La baisse du mercure accroît les besoins en aliments du bétail

Les températures glaciales du Canada font augmenter les besoins en alimentation des bovins, selon des experts de l’élevage.

« Le bétail a besoin de plus d’aliments par temps plus froid, que ce soit en termes de volume, d’énergie et de protéines », explique Shawn Cabak, spécialiste de l’élevage au ministère de l’Agriculture du Manitoba. « Lorsque les températures chutent de plus de 10 degrés Celsius sous la normale, les besoins énergétiques des animaux grimpent de 15 à 20 %. »

La spécialiste régionale de l’élevage au ministère de l’Agriculture de la Saskatchewan Leah Clark ajoute que pour chaque tranche de 5 degrés Celsius en dessous de -20 degrés Celsius, il faut augmenter d’environ un kilogramme (2,2 livres) la quantité de céréales que reçoivent normalement les animaux.

À l’inverse, lorsque les températures dépassent la normale, les besoins en alimentation diminuent.

Les conditions météorologiques influencent les besoins énergétiques

La température a atteint les deux extrémités du thermomètre dans la majeure partie du Canada. Ainsi, la plupart des régions ont connu des températures inférieures et supérieures à la normale.

« L’environnement influence grandement les besoins énergétiques des animaux, c’est pourquoi il est important que les producteurs surveillent les fluctuations de température afin d’éviter de suralimenter ou de sous‑alimenter leurs animaux », précise Mme Clark.

« Il est important que les animaux reçoivent une ration équilibrée pour satisfaire tous leurs besoins en nutriments, notamment l’énergie, les protéines, les minéraux, les vitamines et l’eau, et ce, peu importe la température », ajoute M. Cabak.

Pour les aider à déterminer les modifications à apporter aux rations, les éleveurs peuvent téléphoner à un nutritionniste ou saisir leurs données dans Cowbytes (en anglais seulement), le logiciel d’équilibrage des rations offert par le ministère de l’Agriculture de l’Alberta.

« Lorsque les températures chutent, il est important d’ajuster rapidement les rations afin de répondre aux besoins quotidiens du bétail », rappelle M. Cabak.

Maïs

Le maïs est une option de pâturage d’hiver qui est de plus en plus populaire, déclare Mme Clark.

« Cette popularité s’explique en grande partie par les nouvelles variétés de pâturages et à faibles unités de degrés‑jours actuellement mises à point », explique‑t‑elle.
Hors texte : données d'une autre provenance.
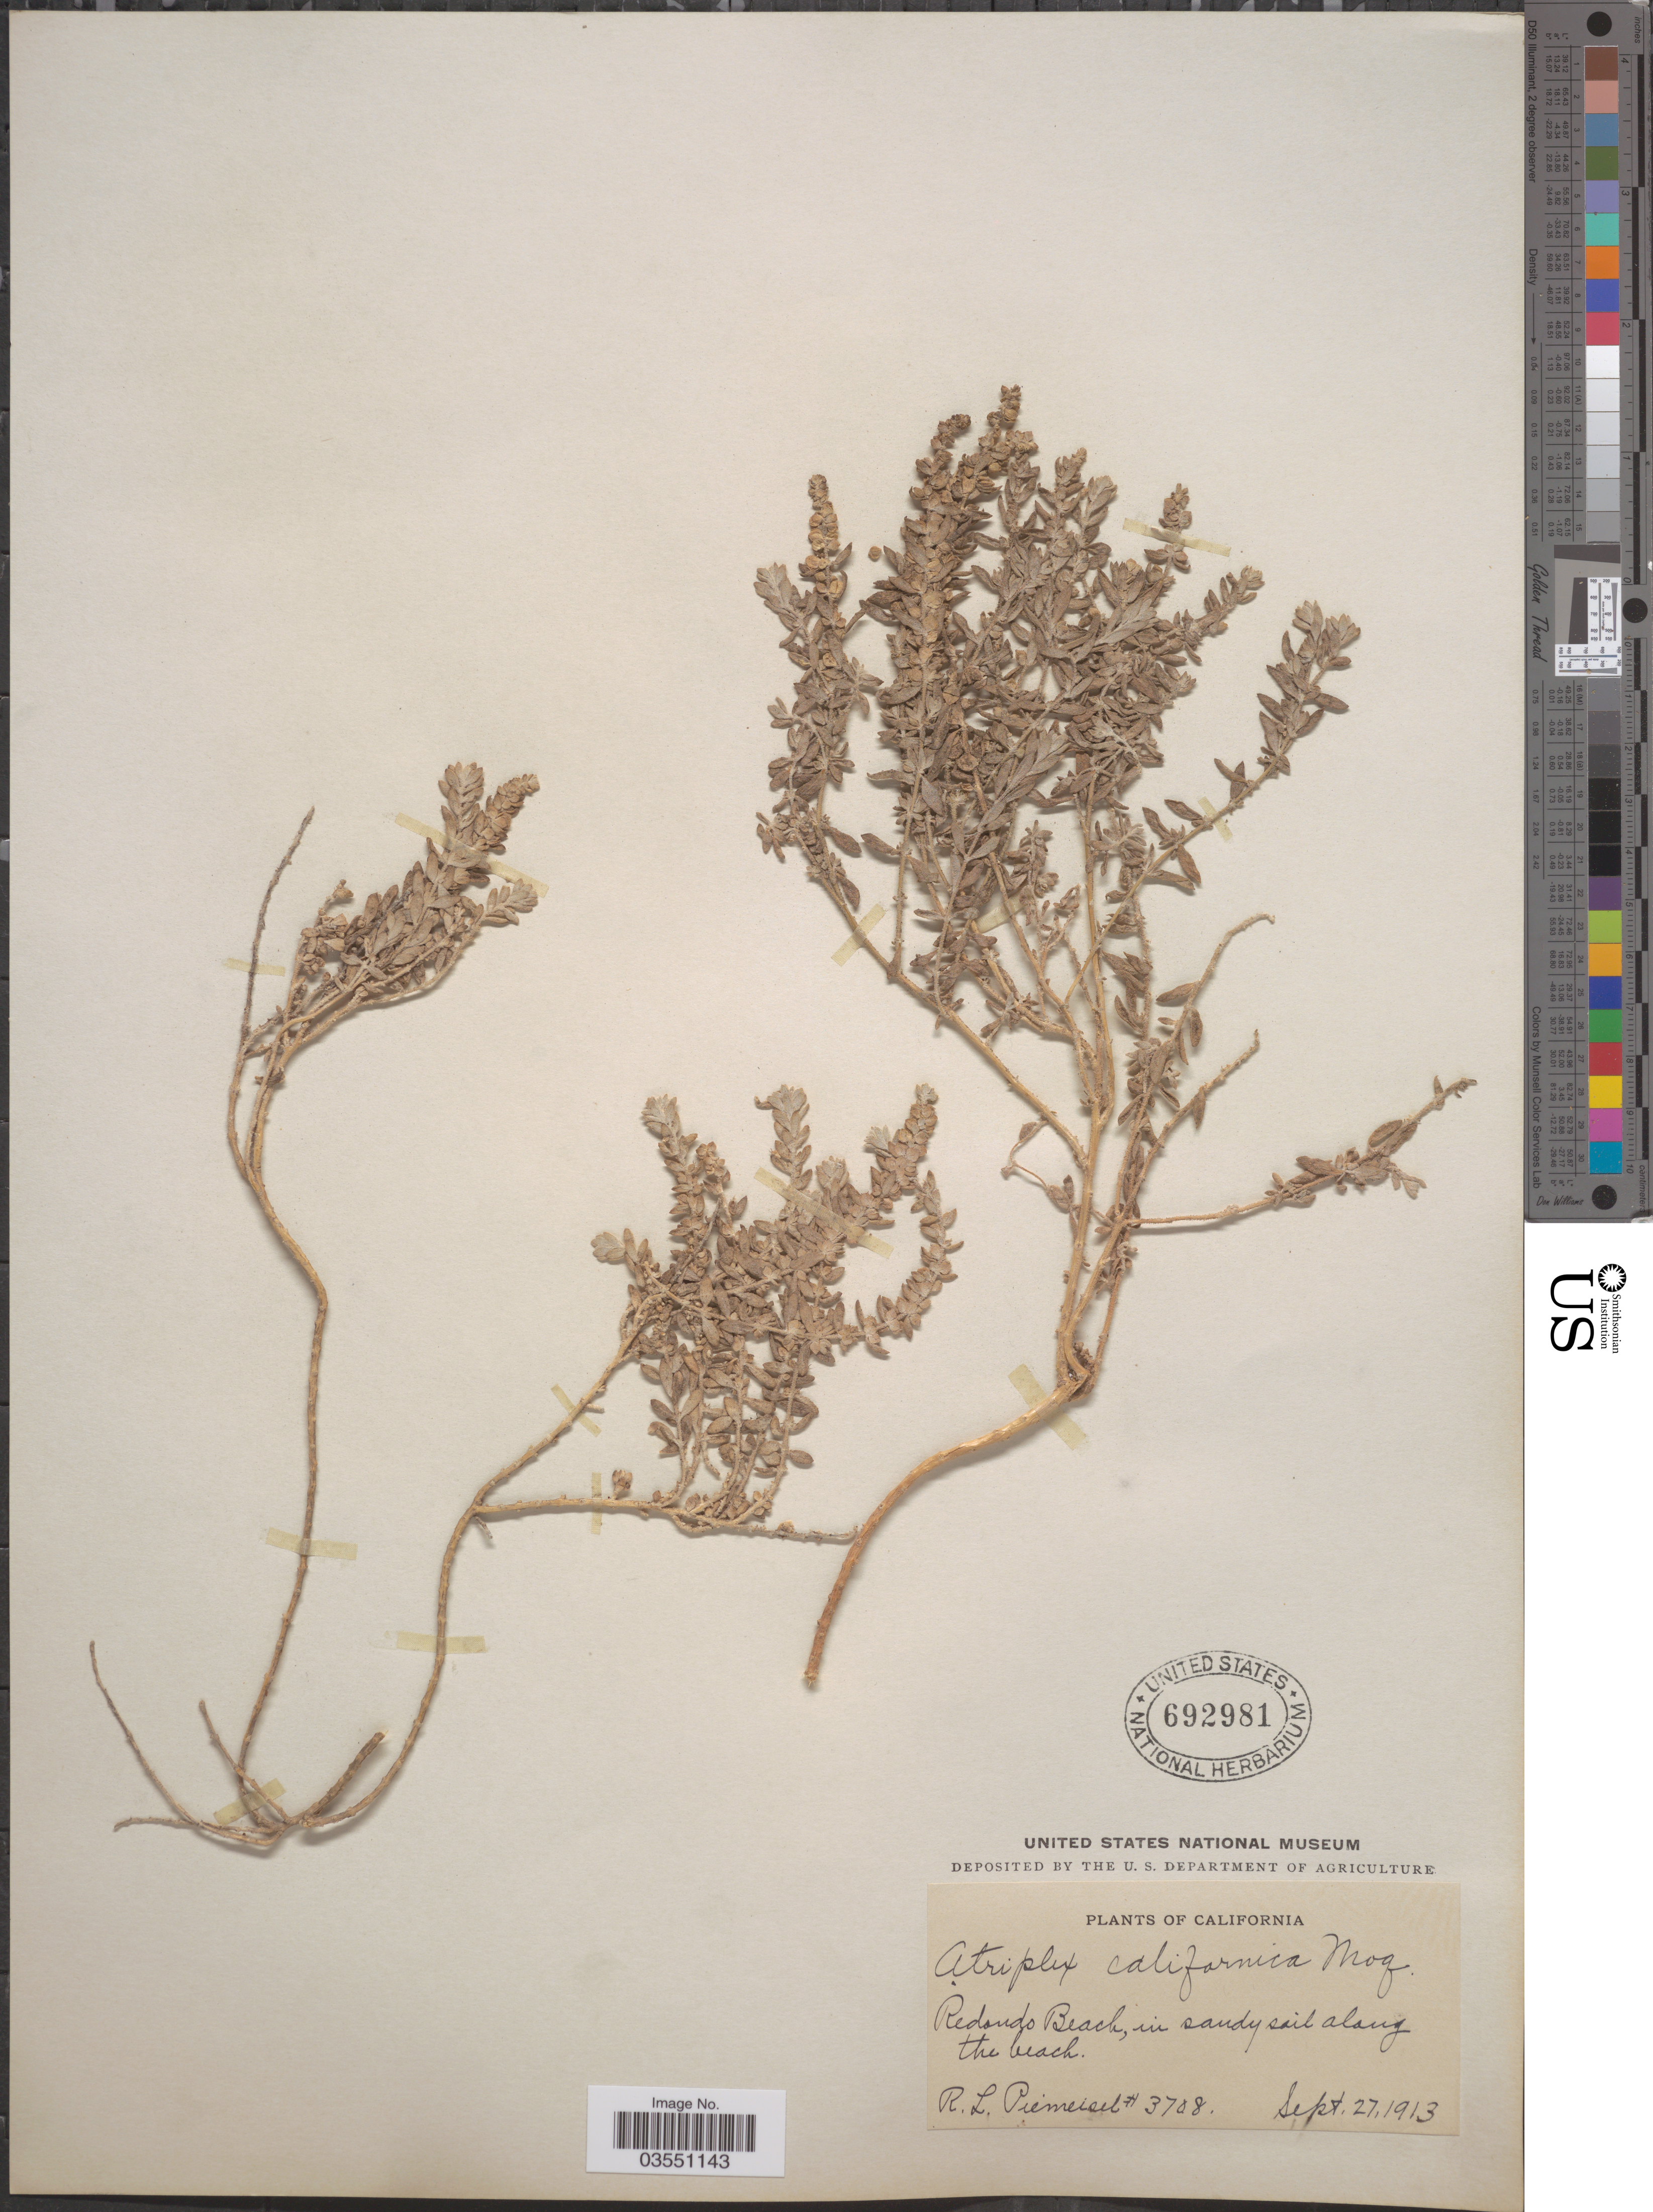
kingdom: Plantae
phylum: Tracheophyta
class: Magnoliopsida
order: Caryophyllales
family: Amaranthaceae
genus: Extriplex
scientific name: Extriplex californica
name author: (Moq.) E.H. Zacharias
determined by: Strong, Mark T., (BOT), Smithsonian Institution - National Museum of Natural History (UNITED STATES)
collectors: R. L. Piemeisel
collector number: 3708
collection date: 1913-09-27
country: United States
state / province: California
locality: Redondo Beach.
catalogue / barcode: US 692981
« Le pâturage du maïs est efficace par temps froid car le maïs a une valeur énergétique élevée, qui dépasse les besoins du bétail, ajoute M. Cabak. Comme le maïs est offert en libre choix, les animaux en consommeront davantage à mesure que leurs besoins augmenteront. On doit donc prévoir une plus grande quantité. »

Mme Clark prévient toutefois que le pâturage du maïs peut causer des problèmes d’acidose ruminale ou de surcharge par les céréales.

Eau et abri

Comme la consommation d’aliments est liée à la prise d’eau, M. Cabak affirme qu’il est particulièrement important de fournir de l’eau ou de s’assurer qu’il y a assez de neige pour offrir une source d’eau lorsque les températures sont inférieures à la normale. On doit cibler tout particulièrement les animaux plus jeunes, plus âgés ou plus petits car leurs besoins nutritionnels sont plus élevés.

Le froid extrême accentue également la nécessité d’avoir un abri adéquat.

« Le froid et le refroidissement éolien sont difficiles pour les animaux, qui ont donc besoin de plus d’énergie pour rester en santé », ajoute‑t‑il.

En conclusion

Le froid polaire qui caractérise l’hiver canadien cette année exige d’augmenter les rations alimentaires du bétail. Pour chaque tranche de 5 degrés Celsius en dessous de -20 degrés Celsius, il faut augmenter d’environ un kilogramme (2,2 livres) la quantité de céréales que reçoit normalement le bétail.